Maharastra, Dec 10, 2019: Average traded price of the bulb at Lasalgaon wholesale market in Nashik district was recorded at Rs 4,500 per quintal on Monday.
Onion prices across Maharashtra crashed on Monday as imported onions, as well as domestic produce, reached the wholesale markets at the same time. Trade sources said the sudden spike in onion prices during the last two weeks was mostly due to speculation by a section of traders in selective markets, Yahoo reported.
After trading above Rs 6,000 per quintal over the last few days, average traded price of the bulb at Lasalgaon wholesale market in Niphad taluka of Nashik district dropped by almost 30 per cent and was recorded at Rs 4,500 per quintal on Monday.
Jaydutt Holkar, chairman of the Lasalgaon market — the largest onion market in the country — pointed to the increased arrivals for the price collapse. “Farmers have started uprooting their yet-to-mature onions to take advantage of the present prices. Such sub-standard onions have brought down the prices,” he said.

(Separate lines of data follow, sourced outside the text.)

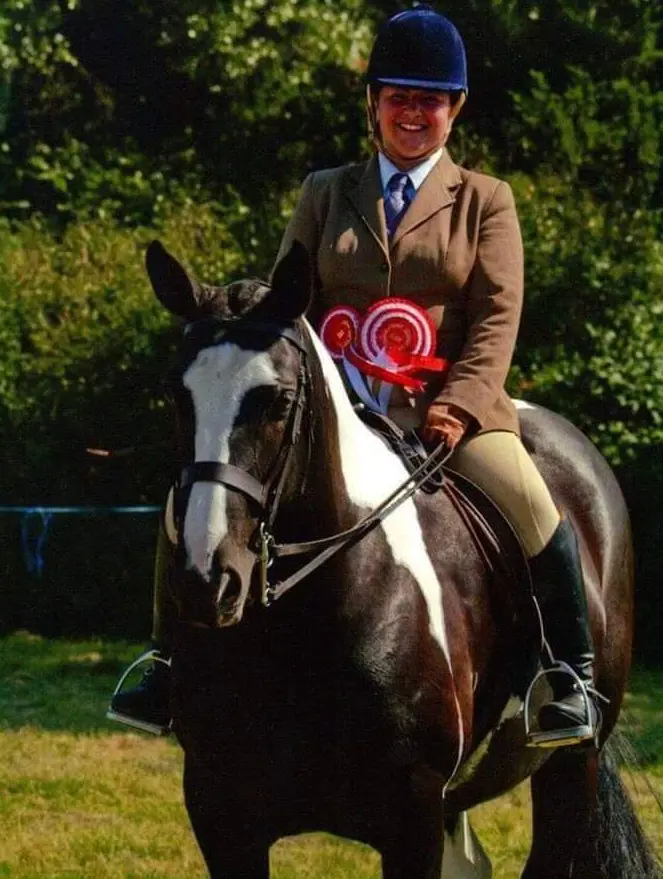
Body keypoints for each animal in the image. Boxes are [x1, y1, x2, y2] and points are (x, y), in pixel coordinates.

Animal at [144, 237, 660, 879]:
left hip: (571, 766)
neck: (298, 628)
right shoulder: (220, 811)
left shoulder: (412, 814)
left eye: (278, 401)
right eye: (176, 394)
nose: (206, 580)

Onion trader, Rajendra Shelke, operating out of Vashi wholesale market in New Mumbai, said there was a similar drop in price in the market. “Last week onion was trading over Rs 100 per kg, but today the prices have come down by Rs 10-20 per kg,” he said. Increased arrivals from neighbouring states, like Gujarat, Rajasthan and Madhya Pradesh, were responsible for the price reduction, Shelke said.
A steep rise in wholesale and retail prices in the past few weeks had foxed the authorities as well as the markets. Trade sources now say the price hike noted in some markets towards the end of November and early December might have been artificial.
On December 5, Atif Nadaf, a trader operating out of Solapur’s wholesale market had purchased onions at the rate of Rs 20,000 per quintal from a farmer. “This has to be the historically highest rate ever fetched by onion,” the trader had then said. However, since then prices have dropped by over 50 per cent as arrivals of both quality as well as sub-standard quality onions have flooded the market.
Another reason for the price crash, traders say, is the easy availability of imported onions which are being picked up by institutional buyers, like hotels and restaurants. Suresh Deshmukh, a commission agent operating out of the Dindori market in Nashik district, said around 6,000-7,000 tonnes of onions were docked in Mumbai’s ports since September this year. The central government through the MMTC has already floated tenders to import around 20,000 tonnes of onions from various countries. Of this around 17,000 tonnes is expected to arrive at Mumbai ports soon.